QUESTIONS ON THE MATERIAL -
a. Reproduce the passage of the lexpr crate documentation from "There are three" to "like Lisp code." word for word.
b. Extend the lexpr crate documentation past its final sentence.

╭─ PAGE EXCERPT

[−][src]Crate lexpr
This crate provides facilities for parsing, printing and manipulating S-expression data. S-expressions are the format used to represent code and data in the Lisp language family.
((name . "John Doe")
(age . 43)
(address
(street "10 Downing Street")
(city "London"))
(phones "+44 1234567" "+44 2345678"))
lexpr
also supports more complex types; including keywords and
configurable tokens for true
, false
and nil
, by default
using Scheme syntax:
(define-class rectangle ()
(width
#:init-value #nil ;; Nil value
#:settable #t ;; true
#:guard (> width 10)
)
(height
#:init-value 10
#:writable #f ;; false
))
Note that keywords, and the corresponding #:
notation, is not
part of standard Scheme, but is supported by lexpr
's default
parser settings.
There are three common ways that you might find yourself needing to work with S-expression data in Rust:
-
As text data. An unprocessed string of S-expression data that you receive from a Lisp program, read from a file, or prepare to send to a Lisp program.
-
As an dynamically typed representation. Maybe you want to check that some S-expression data is valid before passing it on, but without knowing the structure of what it contains. Or you want to handle arbirarily structured data, like Lisp code.
-
As a statically typed Rust data structure. When you expect all or most of your data to conform to a particular structure and want to get real work done without the dynamically typed nature of S-expressions tripping you up.
Only the first two items of this list are handled by lexpr
; for conversion
from and to statically typed Rust data structures see the serde-lexpr
crate.
Operating on dynamically typed S-expression data
Any valid S-expression can be manipulated using the Value
data
structure.
Constructing S-expression values
use lexpr::{Value, parse::Error}; // Some s-expressions a &str. let data = r#"((name . "John Doe") (age . 43) (phones "+44 1234567" "+44 2345678"))"#; // Parse the string of data into lexpr::Value. let v = lexpr::from_str(data)?; // Access parts of the data by indexing with square brackets. println!("Please call {} at the number {}", v["name"], v["phones"][1]); Ok(())
What are S-expressions?
S-expressions, as mentioned above, are the notation used by various dialects of Lisp to represent data (and code). As a data format, it is roughly comparable to JSON (JavaScript Object Notation), but syntactically more lightweight. Also, JSON is designed for consumption and generation by machines, which is reflected by the fact that it does not specify a syntax for comments. S-expressions on the other hand, are intended to be written and read by humans as well as machines. In this respect, they are more like YAML, but have a simpler and less syntactically rigid structure. For example, indentation does not convey any information to the parser, but is used only to allow for easier digestion by humans.

╰─
╭─ RECORD SET

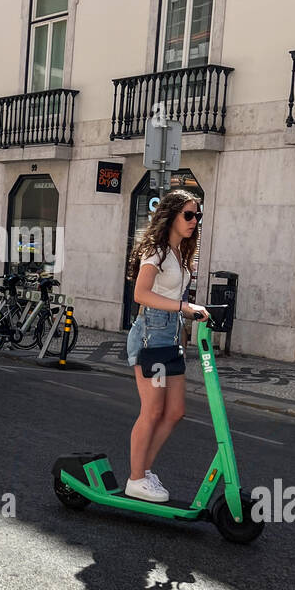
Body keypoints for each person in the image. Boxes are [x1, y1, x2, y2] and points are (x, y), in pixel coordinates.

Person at [124, 189, 209, 503]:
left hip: (171, 336)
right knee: (152, 411)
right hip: (151, 334)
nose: (193, 221)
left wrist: (189, 311)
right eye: (188, 214)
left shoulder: (179, 252)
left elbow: (173, 297)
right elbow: (141, 294)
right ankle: (135, 478)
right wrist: (183, 307)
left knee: (175, 411)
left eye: (197, 215)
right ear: (171, 215)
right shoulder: (157, 251)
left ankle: (143, 471)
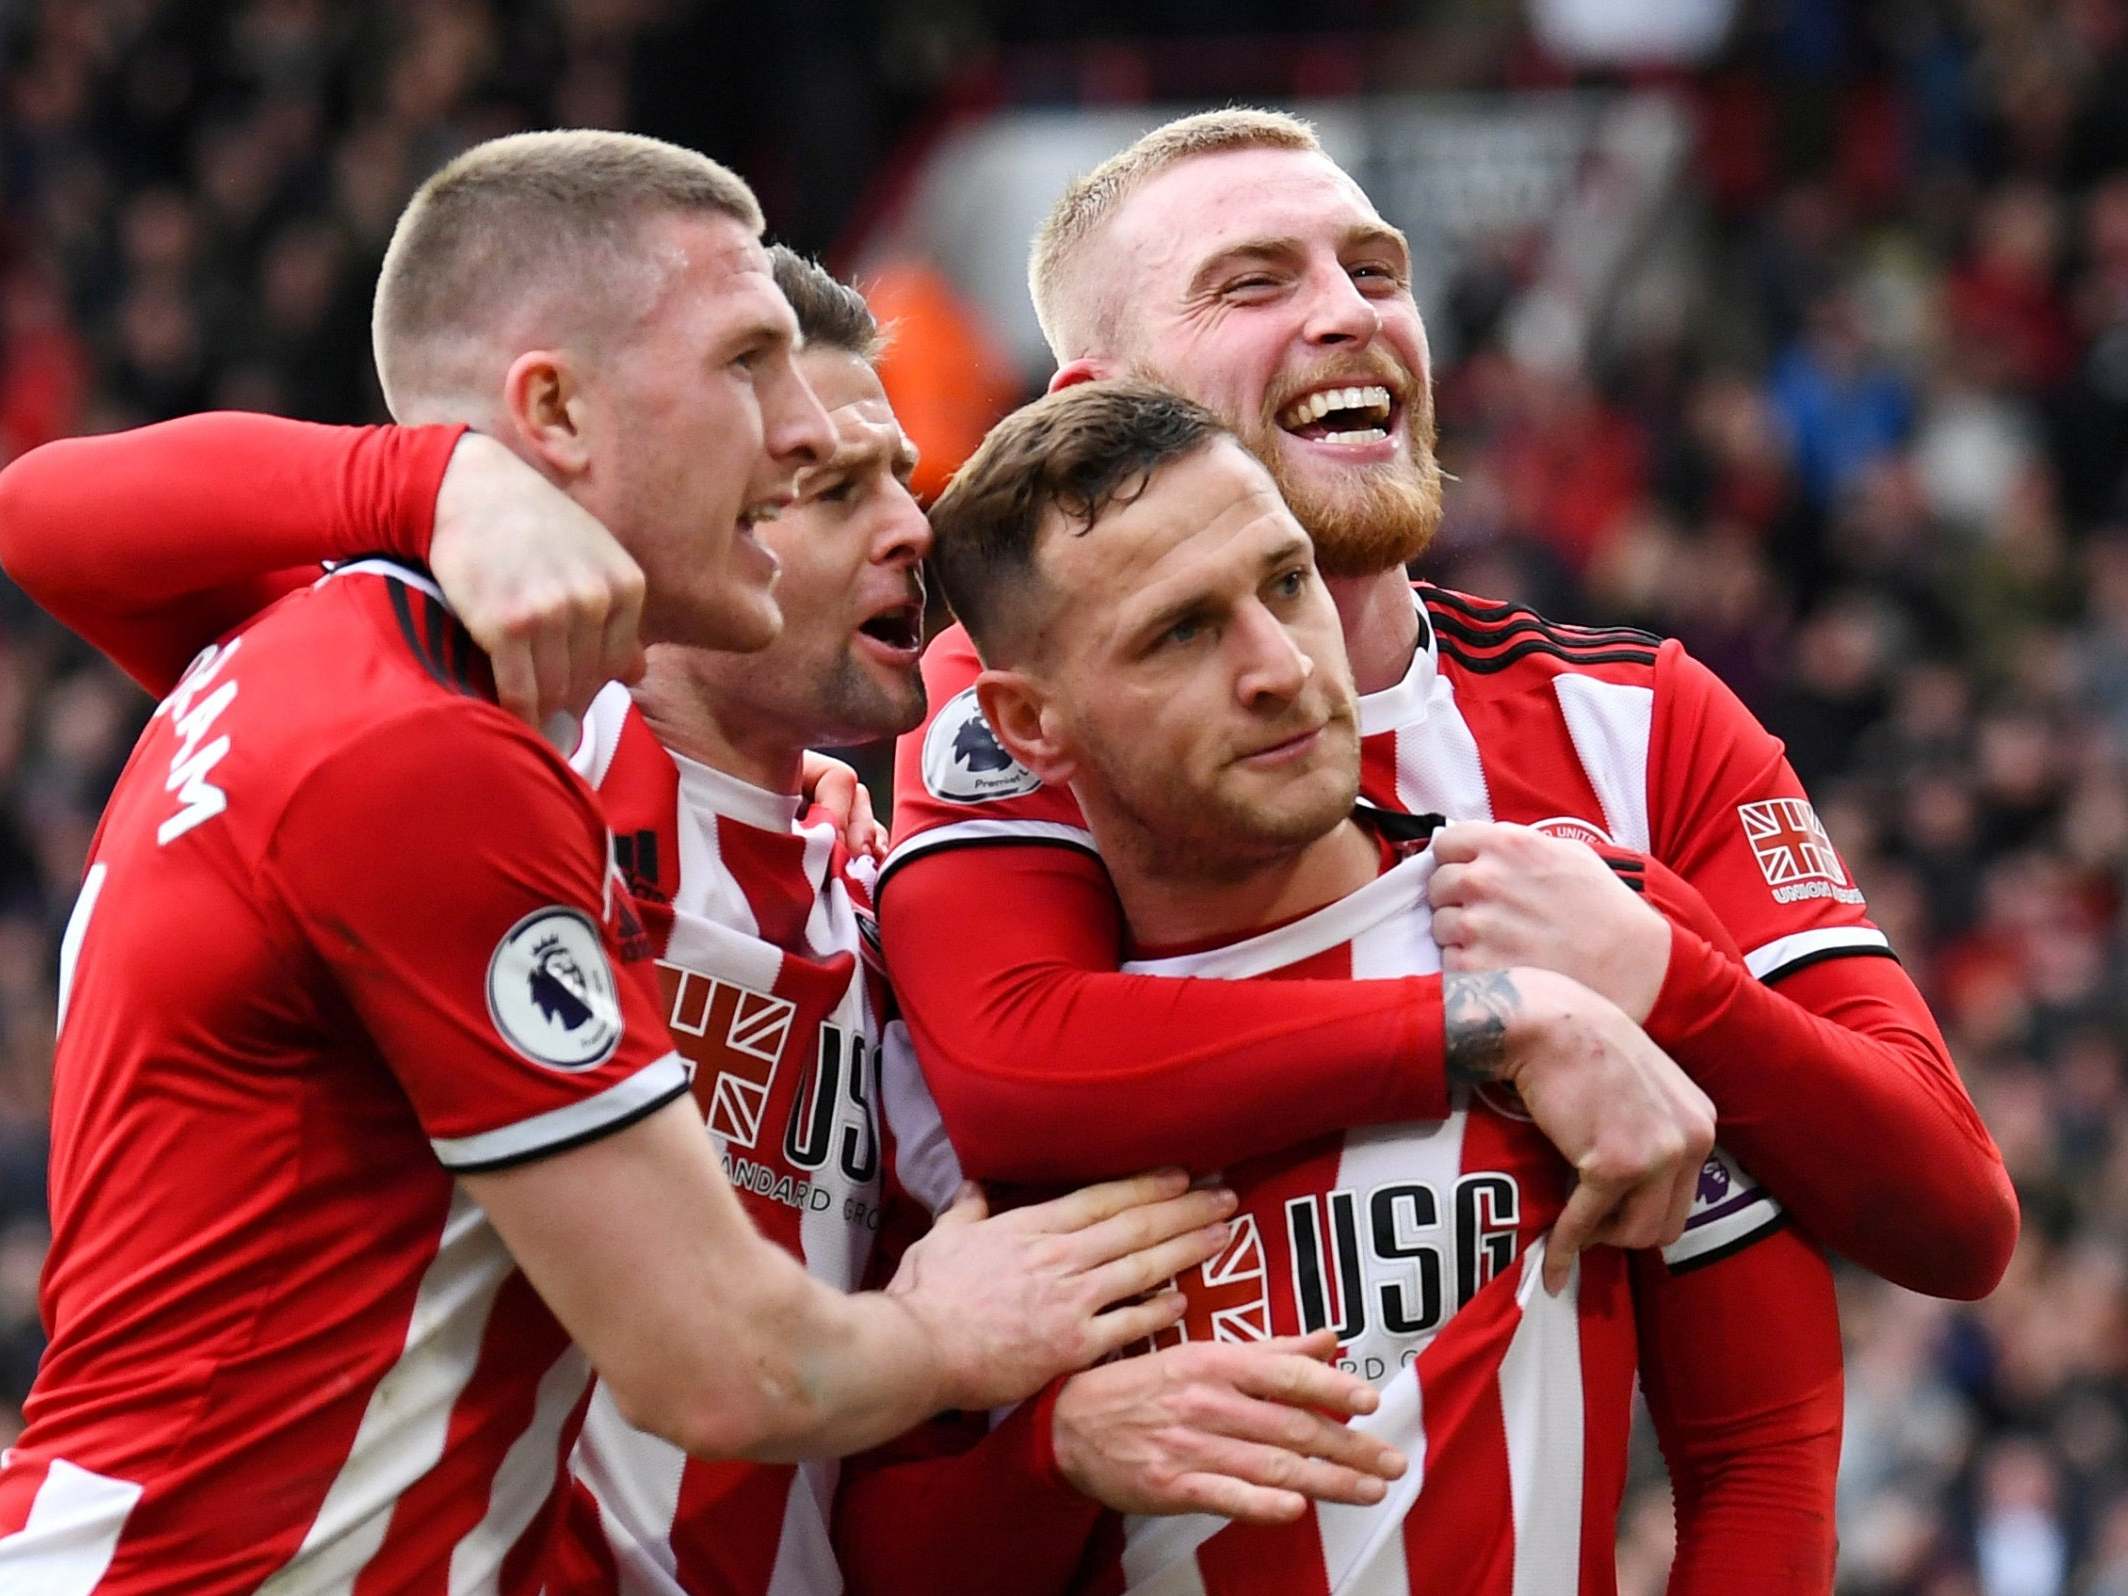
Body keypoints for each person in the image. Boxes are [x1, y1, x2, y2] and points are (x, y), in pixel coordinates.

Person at [0, 246, 1402, 1593]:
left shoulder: (877, 912)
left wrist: (1047, 1442)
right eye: (834, 486)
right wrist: (438, 484)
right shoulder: (493, 763)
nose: (911, 528)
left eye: (901, 480)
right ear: (690, 504)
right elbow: (50, 519)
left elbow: (901, 1445)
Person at [878, 107, 2018, 1300]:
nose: (1349, 311)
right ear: (1102, 406)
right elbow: (1009, 1068)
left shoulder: (1641, 720)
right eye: (1252, 285)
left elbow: (1953, 1215)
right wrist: (1500, 1019)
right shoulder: (1013, 702)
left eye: (1374, 271)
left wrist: (1668, 982)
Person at [839, 379, 1843, 1596]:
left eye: (1285, 582)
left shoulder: (1580, 931)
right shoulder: (947, 1060)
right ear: (1027, 726)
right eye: (1180, 632)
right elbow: (881, 1564)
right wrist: (1057, 1461)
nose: (1276, 667)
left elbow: (1766, 1450)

╰─

OUTPUTS IN ORDER -
a.
There are three common ways that you might find yourself needing to work with S-expression data in Rust:
-
As text data. An unprocessed string of S-expression data that you receive from a Lisp program, read from a file, or prepare to send to a Lisp program.
-
As an dynamically typed representation. Maybe you want to check that some S-expression data is valid before passing it on, but without knowing the structure of what it contains. Or you want to handle arbirarily structured data, like Lisp code.

b.
Different Lisp dialects have notational differences for some data types, and
some may lack specific data types completely. This section tries to give an
overview over the different types of values representable by the Value
data type and how it relates to different Lisp dialects. All examples are
given in the syntax used in Guile
Scheme implementation.
The parser and serializer implementation in lexpr
can be
tailored to parse and generate S-expression data in various
"dialects" in use by different Lisp variants; the aim is to cover
large parts of R6RS and R7RS Scheme with some Guile and Racket
extensions, as well as Emacs Lisp.
In the following, the S-expression values that are modeled by
lexpr
are introduced, In general, S-expression values can be
split into the two categories primitive types and compound types.
Primitive types
Primitive, or non-compound types are those that can not recursively contain arbitrary other values. Numbers, strings and booleans fall into this category.
Symbols and keywords
Lisp has a data type not commonly found in other languages, namely "symbols". A symbol is conceptually similar to identifiers in other languages, but allow for a much richer set of characters than typically allowed for identifiers in other languages. Also, identifiers in other languages can usually not be used in data; Lisps expose them as a primitive data type, a result of the homoiconicity of the Lisp language family.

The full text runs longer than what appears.